Vincenzo Schettini, noto per il suo ruolo di professore e influencer sui social, oltre che come conduttore del programma ‘La fisica dell’amore’, ha espresso preoccupazioni riguardo al quoziente intellettivo degli studenti di oggi. Schettini, che ha guadagnato popolarità attraverso le sue lezioni di fisica online, ha discusso delle conseguenze negative dell’uso eccessivo della tecnologia nella formazione dei giovani.
Riflettendo sulla propria esperienza da studente, Schettini ha evidenziato come l’assenza di distrazioni digitali come i cellulari abbia favorito uno sviluppo maggiore della creatività e delle capacità cognitive. Durante un’intervista al podcast ‘Muschio Selvaggio’, ha affermato: “Quando studiavo io, c’erano solo i libri, i professori e la biblioteca. Dovevamo usare il cervello”. Secondo lui, oggi il cellulare distrae e riduce la capacità di concentrazione e creatività.
Il professore ha poi lanciato un allarme: dal 2007 al 2024, ha notato un significativo calo del quoziente intellettivo e della soglia di attenzione degli studenti. “Si parla molto di meno e si delega alla macchina”, ha affermato, facendo riferimento all’uso di strumenti come l’intelligenza artificiale per completare i compiti.
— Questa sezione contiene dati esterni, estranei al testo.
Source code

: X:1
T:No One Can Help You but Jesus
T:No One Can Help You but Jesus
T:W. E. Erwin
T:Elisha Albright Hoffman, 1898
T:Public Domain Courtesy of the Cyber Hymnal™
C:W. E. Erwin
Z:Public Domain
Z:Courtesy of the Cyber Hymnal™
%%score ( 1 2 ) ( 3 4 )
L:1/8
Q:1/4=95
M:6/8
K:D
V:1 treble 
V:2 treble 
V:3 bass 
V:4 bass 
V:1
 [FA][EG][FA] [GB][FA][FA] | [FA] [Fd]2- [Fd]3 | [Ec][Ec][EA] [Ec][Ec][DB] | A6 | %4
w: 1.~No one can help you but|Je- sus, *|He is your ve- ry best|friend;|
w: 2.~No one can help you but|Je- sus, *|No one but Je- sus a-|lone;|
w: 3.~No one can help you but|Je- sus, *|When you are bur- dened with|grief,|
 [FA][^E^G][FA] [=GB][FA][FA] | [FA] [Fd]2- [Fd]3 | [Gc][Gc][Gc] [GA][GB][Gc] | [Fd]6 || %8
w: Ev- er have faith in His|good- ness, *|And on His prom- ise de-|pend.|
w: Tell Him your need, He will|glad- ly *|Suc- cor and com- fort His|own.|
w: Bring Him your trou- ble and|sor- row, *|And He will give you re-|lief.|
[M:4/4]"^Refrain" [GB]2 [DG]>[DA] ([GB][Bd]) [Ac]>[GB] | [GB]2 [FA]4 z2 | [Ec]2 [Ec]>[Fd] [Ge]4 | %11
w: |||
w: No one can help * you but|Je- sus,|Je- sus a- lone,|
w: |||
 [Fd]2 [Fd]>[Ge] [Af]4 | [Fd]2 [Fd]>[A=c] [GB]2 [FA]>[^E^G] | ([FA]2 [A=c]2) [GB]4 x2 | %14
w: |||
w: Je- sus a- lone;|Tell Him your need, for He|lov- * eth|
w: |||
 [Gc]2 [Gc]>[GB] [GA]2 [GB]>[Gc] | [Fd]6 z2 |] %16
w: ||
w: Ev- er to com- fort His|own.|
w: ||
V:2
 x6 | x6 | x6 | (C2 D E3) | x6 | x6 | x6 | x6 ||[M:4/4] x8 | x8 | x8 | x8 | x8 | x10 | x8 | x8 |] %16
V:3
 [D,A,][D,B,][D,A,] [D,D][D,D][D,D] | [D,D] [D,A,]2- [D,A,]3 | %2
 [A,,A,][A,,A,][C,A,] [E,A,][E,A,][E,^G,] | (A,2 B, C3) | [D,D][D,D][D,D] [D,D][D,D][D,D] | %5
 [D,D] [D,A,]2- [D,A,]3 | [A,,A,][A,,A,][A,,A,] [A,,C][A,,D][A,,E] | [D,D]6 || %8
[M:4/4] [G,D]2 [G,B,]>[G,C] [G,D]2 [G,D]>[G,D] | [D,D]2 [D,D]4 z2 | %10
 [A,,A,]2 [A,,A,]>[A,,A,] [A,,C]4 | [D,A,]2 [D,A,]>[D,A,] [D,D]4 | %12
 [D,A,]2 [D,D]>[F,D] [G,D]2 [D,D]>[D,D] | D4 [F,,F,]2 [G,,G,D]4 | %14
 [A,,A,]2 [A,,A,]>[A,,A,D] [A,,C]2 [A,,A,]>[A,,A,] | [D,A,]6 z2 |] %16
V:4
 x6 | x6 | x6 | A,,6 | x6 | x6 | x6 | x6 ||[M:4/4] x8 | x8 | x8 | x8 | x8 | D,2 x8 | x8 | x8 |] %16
Raccontando di un episodio in cui uno studente ha chiesto a ChatGPT di scrivere un tema con errori tipici di un quattordicenne, Schettini ha definito la situazione “geniale ma paurosa”.
Nel suo appello agli studenti, Schettini ha esortato a non diventare pigri, sostenendo che l’uso eccessivo della tecnologia potrebbe compromettere le loro capacità competitive future. Per lui, la vera sfida è essere smart e sfruttare la tecnologia per migliorare, non per evitare lo sforzo. Ha criticato anche le soluzioni scolastiche che prevedono di chiudere i cellulari negli armadietti, definendole “una scemenza”, poiché facilmente aggirabili dagli studenti.